About this exercise:
Please restate, exactly as written, the lines running from the beginning of the material through the line that has "The answer spans an" in it.

# # # # # # #

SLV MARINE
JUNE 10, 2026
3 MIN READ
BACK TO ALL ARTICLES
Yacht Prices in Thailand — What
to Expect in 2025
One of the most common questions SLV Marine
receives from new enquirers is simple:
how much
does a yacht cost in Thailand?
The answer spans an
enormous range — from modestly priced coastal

# # # # # # #

Task response:
SLV MARINE
JUNE 10, 2026
3 MIN READ
BACK TO ALL ARTICLES
Yacht Prices in Thailand — What
to Expect in 2025
One of the most common questions SLV Marine
receives from new enquirers is simple:
how much
does a yacht cost in Thailand?
The answer spans an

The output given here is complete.